▶ EXERCISE INSTRUCTIONS
Set down the data below without change, skipping the pictures it holds.

▶ GIVEN INFORMATION
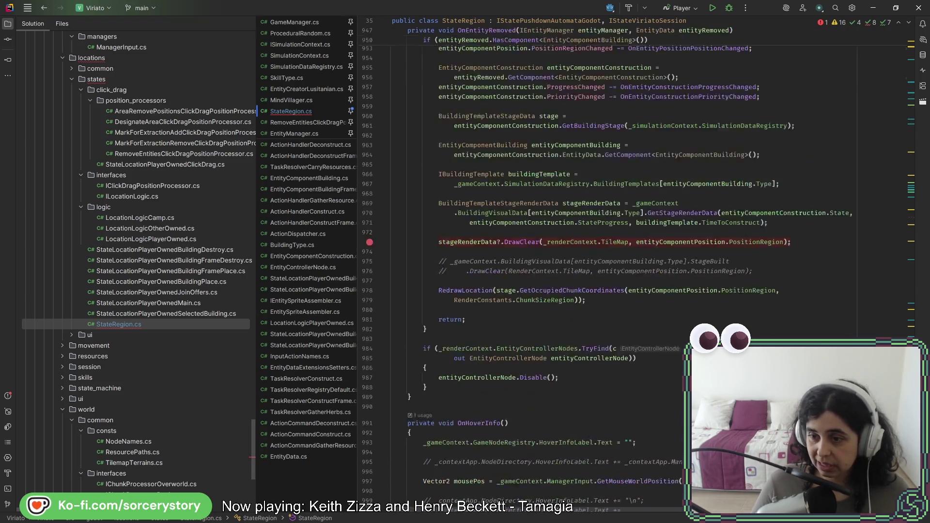
Step: Create _maxBuiltLayer as a private int field via the quick fix on line 1128
left_click(664, 237)
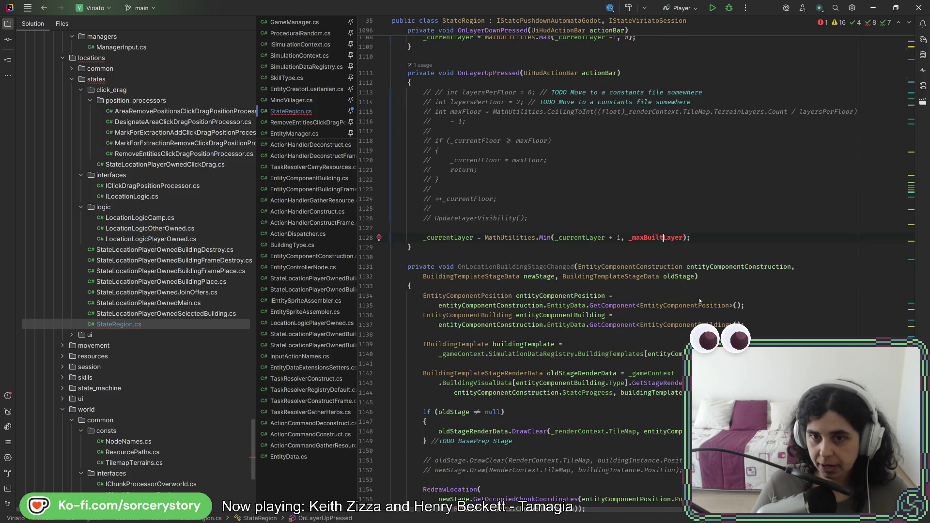
key("alt+Return")
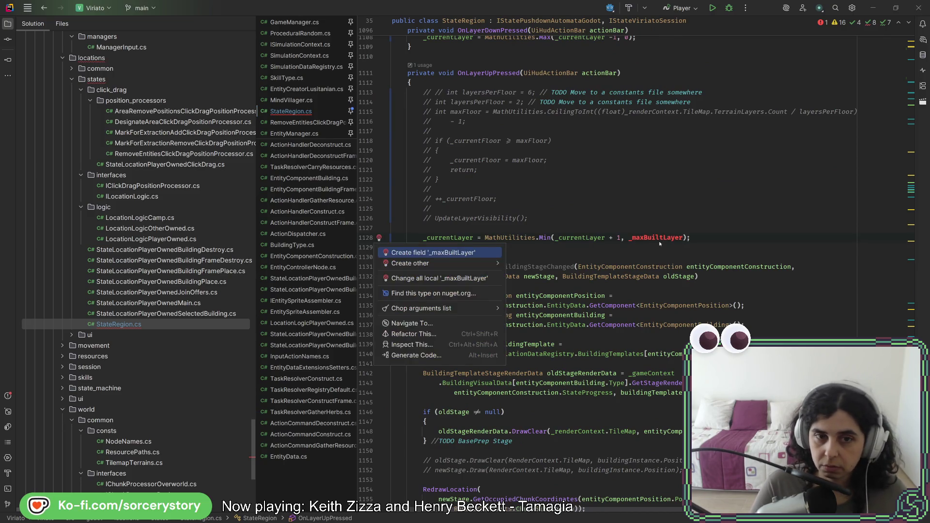
key("Return")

▶ ANSWER TO THE EXERCISE
Step: Create _maxBuiltLayer as a private int field via the quick fix on line 1128
left_click(664, 237)
key("alt+Return")
key("Return")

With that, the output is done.